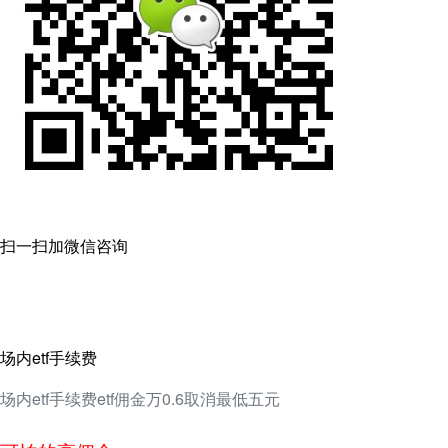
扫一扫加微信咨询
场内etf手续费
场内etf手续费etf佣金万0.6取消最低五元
--
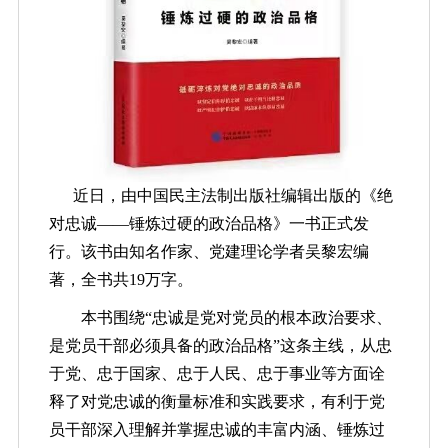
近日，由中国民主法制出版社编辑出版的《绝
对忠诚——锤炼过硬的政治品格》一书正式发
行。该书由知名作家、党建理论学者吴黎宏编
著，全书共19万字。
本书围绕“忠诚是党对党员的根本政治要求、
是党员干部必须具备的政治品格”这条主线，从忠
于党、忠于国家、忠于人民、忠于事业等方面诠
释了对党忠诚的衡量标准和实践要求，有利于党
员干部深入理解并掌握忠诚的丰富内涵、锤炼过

*TASK BRIEF*. In the material, set out the part that opens with the line containing "近日，由中国民主法制出版社编辑出版的《绝" and closes with the line containing "员干部深入理解并掌握忠诚的丰富内涵、锤炼过" as a numbered list, with blank lines omitted.

*COMPLETED EXERCISE*.
1. 近日，由中国民主法制出版社编辑出版的《绝
2. 对忠诚——锤炼过硬的政治品格》一书正式发
3. 行。该书由知名作家、党建理论学者吴黎宏编
4. 著，全书共19万字。
5. 本书围绕“忠诚是党对党员的根本政治要求、
6. 是党员干部必须具备的政治品格”这条主线，从忠
7. 于党、忠于国家、忠于人民、忠于事业等方面诠
8. 释了对党忠诚的衡量标准和实践要求，有利于党
9. 员干部深入理解并掌握忠诚的丰富内涵、锤炼过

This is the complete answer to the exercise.